Try it
If a line in the records below contains the word "background", copy it out.

[Extracted records]

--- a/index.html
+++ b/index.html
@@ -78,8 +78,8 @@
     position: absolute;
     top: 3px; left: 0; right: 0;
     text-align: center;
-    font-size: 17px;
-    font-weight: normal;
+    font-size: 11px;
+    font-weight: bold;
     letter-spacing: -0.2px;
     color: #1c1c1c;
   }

--

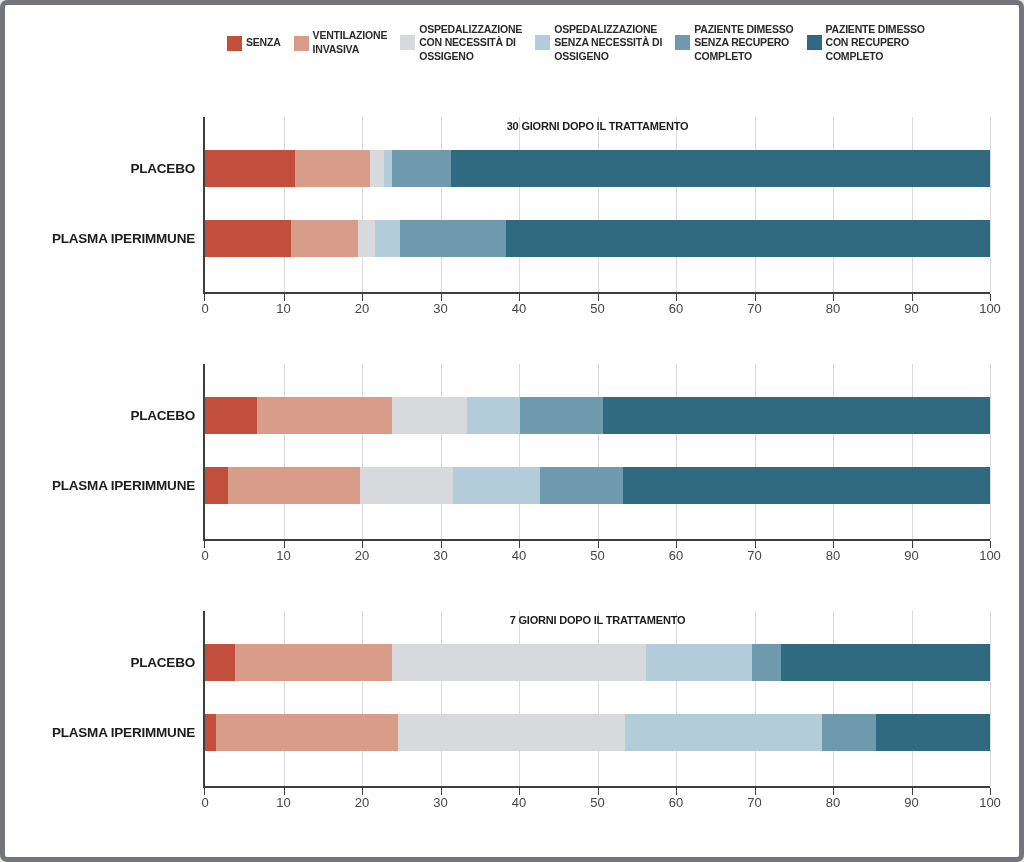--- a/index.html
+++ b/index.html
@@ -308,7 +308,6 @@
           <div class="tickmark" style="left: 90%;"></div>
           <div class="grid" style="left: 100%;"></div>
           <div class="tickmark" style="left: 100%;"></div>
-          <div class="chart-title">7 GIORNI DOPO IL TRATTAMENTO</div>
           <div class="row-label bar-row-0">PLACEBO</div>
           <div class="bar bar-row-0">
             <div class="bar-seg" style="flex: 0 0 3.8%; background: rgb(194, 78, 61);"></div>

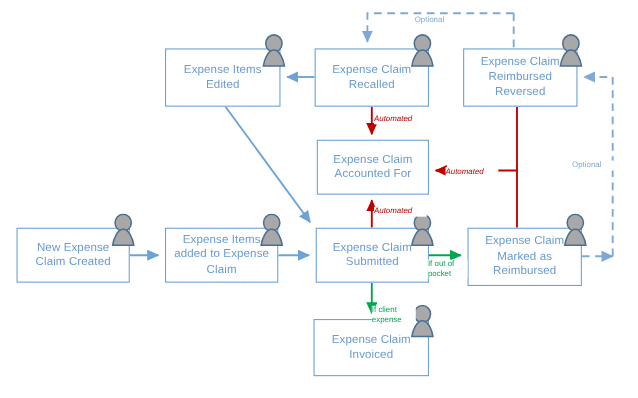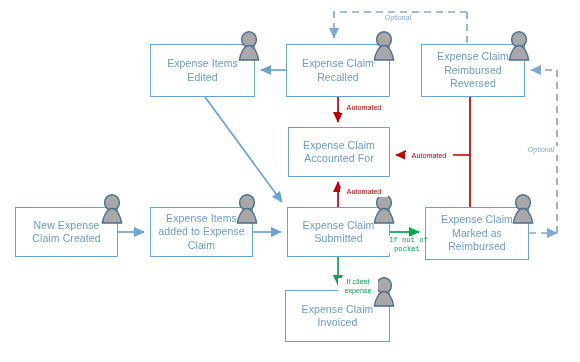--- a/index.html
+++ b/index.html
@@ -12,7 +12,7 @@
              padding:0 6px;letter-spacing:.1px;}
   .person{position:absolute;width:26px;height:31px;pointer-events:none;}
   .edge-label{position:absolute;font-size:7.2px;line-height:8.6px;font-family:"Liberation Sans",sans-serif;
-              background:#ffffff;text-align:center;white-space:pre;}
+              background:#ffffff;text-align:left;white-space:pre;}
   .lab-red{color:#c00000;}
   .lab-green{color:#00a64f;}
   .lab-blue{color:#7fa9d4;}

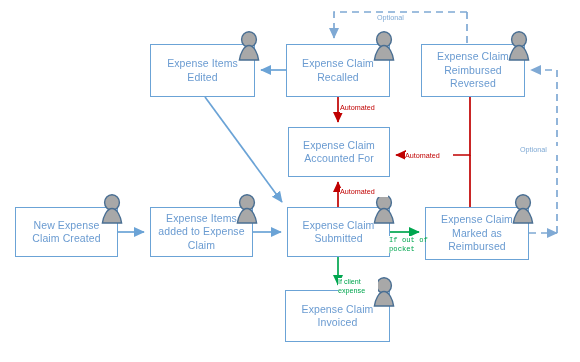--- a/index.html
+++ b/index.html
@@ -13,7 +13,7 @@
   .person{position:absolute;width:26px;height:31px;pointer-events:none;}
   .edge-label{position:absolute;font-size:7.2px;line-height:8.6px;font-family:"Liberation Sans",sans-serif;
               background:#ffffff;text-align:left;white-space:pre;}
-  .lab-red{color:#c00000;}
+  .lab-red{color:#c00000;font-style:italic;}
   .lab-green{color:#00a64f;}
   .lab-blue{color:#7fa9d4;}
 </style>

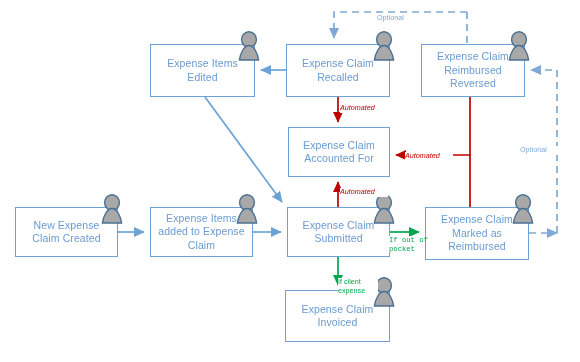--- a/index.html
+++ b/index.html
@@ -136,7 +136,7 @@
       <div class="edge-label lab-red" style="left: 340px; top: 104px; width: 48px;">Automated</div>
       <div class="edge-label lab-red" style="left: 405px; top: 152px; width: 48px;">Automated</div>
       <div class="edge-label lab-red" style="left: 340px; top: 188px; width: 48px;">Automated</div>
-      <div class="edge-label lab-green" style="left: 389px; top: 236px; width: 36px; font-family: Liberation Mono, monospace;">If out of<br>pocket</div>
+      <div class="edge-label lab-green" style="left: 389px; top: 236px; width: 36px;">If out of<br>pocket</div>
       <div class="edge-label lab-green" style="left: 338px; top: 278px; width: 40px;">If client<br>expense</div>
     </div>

...

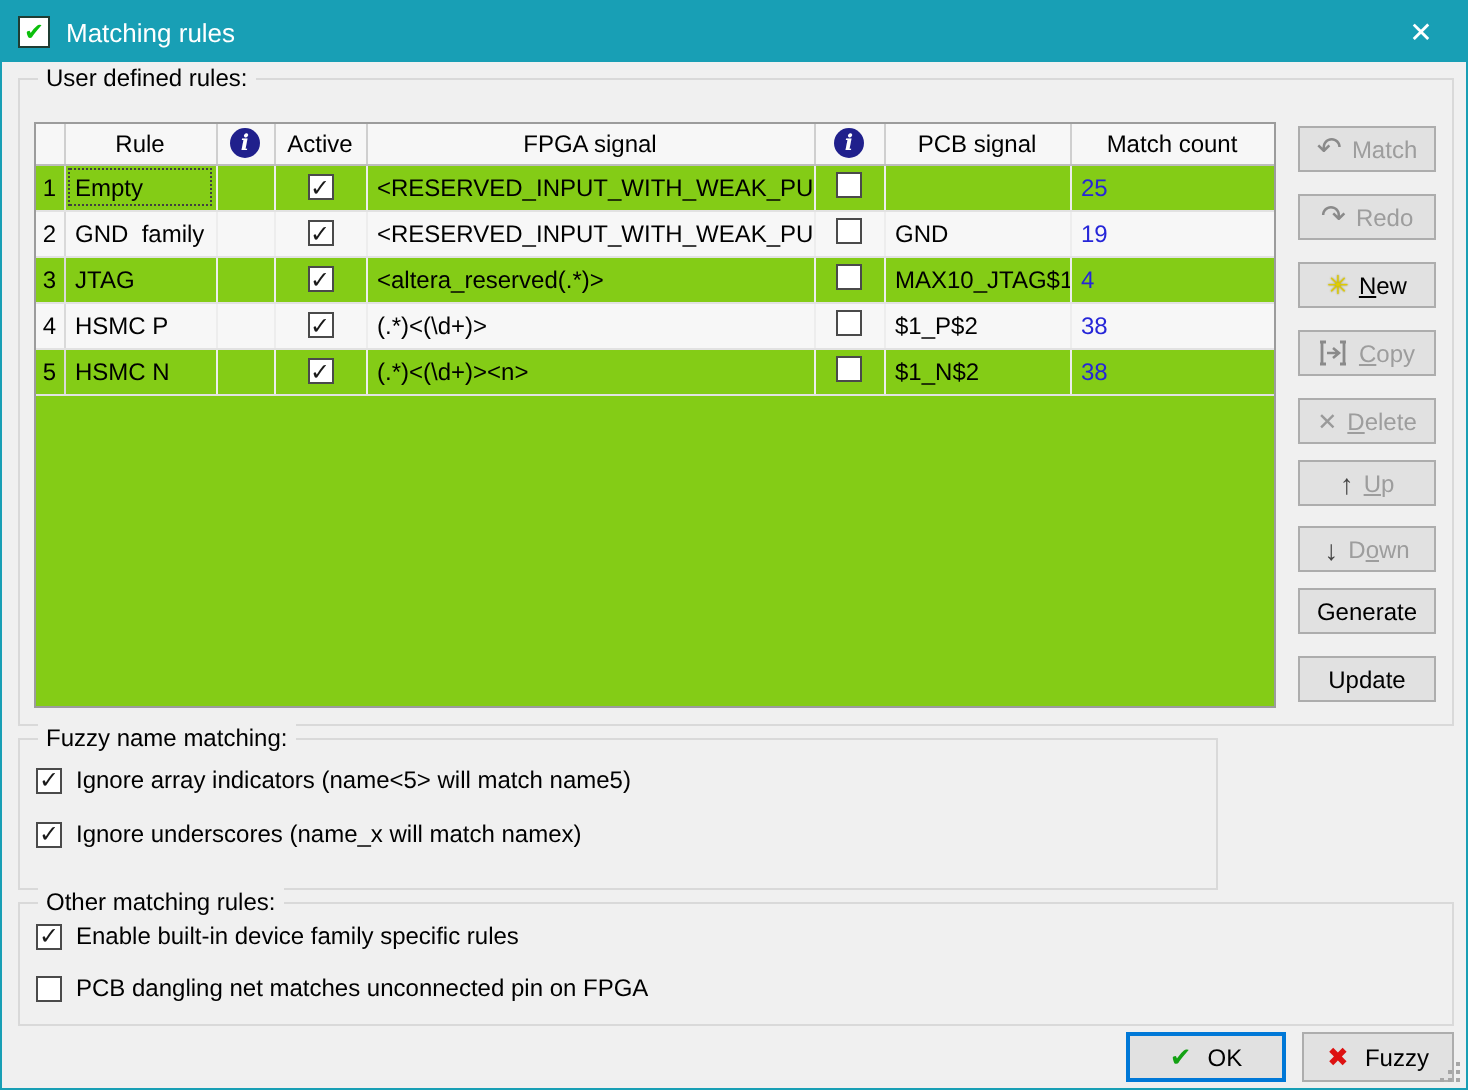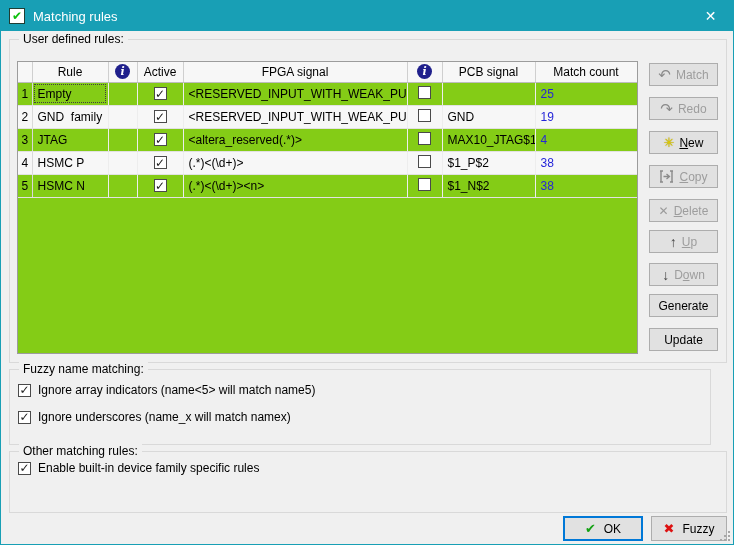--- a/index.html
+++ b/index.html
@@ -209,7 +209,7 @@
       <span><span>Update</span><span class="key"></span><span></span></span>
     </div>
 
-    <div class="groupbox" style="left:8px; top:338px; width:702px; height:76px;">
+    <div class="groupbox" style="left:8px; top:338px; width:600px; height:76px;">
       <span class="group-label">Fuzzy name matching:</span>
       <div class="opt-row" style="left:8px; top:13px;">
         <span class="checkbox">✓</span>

Answer for this exercise
             <div class="bar-seg" style="flex: 0 0 3.8%; background: rgb(194, 78, 61);"></div>
-              background:#ffffff;text-align:center;white-space:pre;}
+              background:#ffffff;text-align:left;white-space:pre;}
               background:#ffffff;text-align:left;white-space:pre;}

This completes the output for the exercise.